Existen diversas razones para justificar la necesidad de asumir la discusión en torno a nuestra historia migrante y su regulación dentro del ordenamiento jurídico nacional. A los efectos del presente contexto, resulta pertinente mencionar al menos dos razones fundamentales, con implicaciones nacionales y globales. En primer lugar, se trata de normativas y políticas que inciden directamente en la experiencia vital de la familia cubana, que a pesar de la historia de la(s) distancia(s) no ha dejado de sostener sus vínculos afectivos de manera transnacional. En segundo lugar, porque la articulación de las fronteras y la producción legal de la ilegalidad de migrantes y refugiados, es uno de los frentes decisivos de las asimetrías del capitalismo global contemporáneo. Un proyecto político-económico como el cubano, que pretende reinventarse de manera crítica, sin dejar de reconocer las formas de enajenación del individuo en la propuesta de mundo del capitalismo, no puede plantearse de espalda a estos hechos.

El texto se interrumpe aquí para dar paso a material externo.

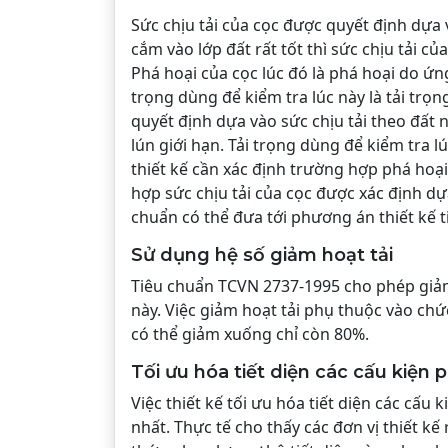
Sức chịu tải của cọc được quyết định dựa 
cắm vào lớp đất rất tốt thì sức chịu tải củ
Phá hoại của cọc lúc đó là phá hoại do ứng
trọng dùng để kiểm tra lúc này là tải trọn
quyết định dựa vào sức chịu tải theo đất n
lún giới hạn. Tải trọng dùng để kiểm tra l
thiết kế cần xác định trường hợp phá hoại
hợp sức chịu tải của cọc được xác định dựa
chuẩn có thể đưa tới phương án thiết kế t
Sử dụng hệ số giảm hoạt tải
Tiêu chuẩn TCVN 2737-1995 cho phép giảm t
này. Việc giảm hoạt tải phụ thuộc vào chứ
có thể giảm xuống chỉ còn 80%.
Tối ưu hóa tiết diện các cấu kiện 
Việc thiết kế tối ưu hóa tiết diện các cấu
nhất. Thực tế cho thấy các đơn vị thiết kế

De lo dicho hasta acá, podemos comprender que el calificativo de «ex-cubanos» no constituye una descolocada invención en el imaginario de un periodista. No se trata de una opinión aislada, sino de la síntesis de una comprensión excluyente de la migración, que legitima sus efectos discriminatorios en un particular proyecto de nación. Es necesario dejar atrás el entendimiento de la migración como traición, y pasar a comprenderla como derecho, al menos en la parte que de dicho derecho corresponde a Cuba. Lo cual, además, incluiría promover la defensa de los derechos de los ciudadanos cubanos, frente al galopante incremento de prácticas discriminatorias a nivel global. Tal comprensión supone asumir una realidad impostergable: que la nación cubana vive y respira fuera de los bordes naturales de nuestro archipiélago.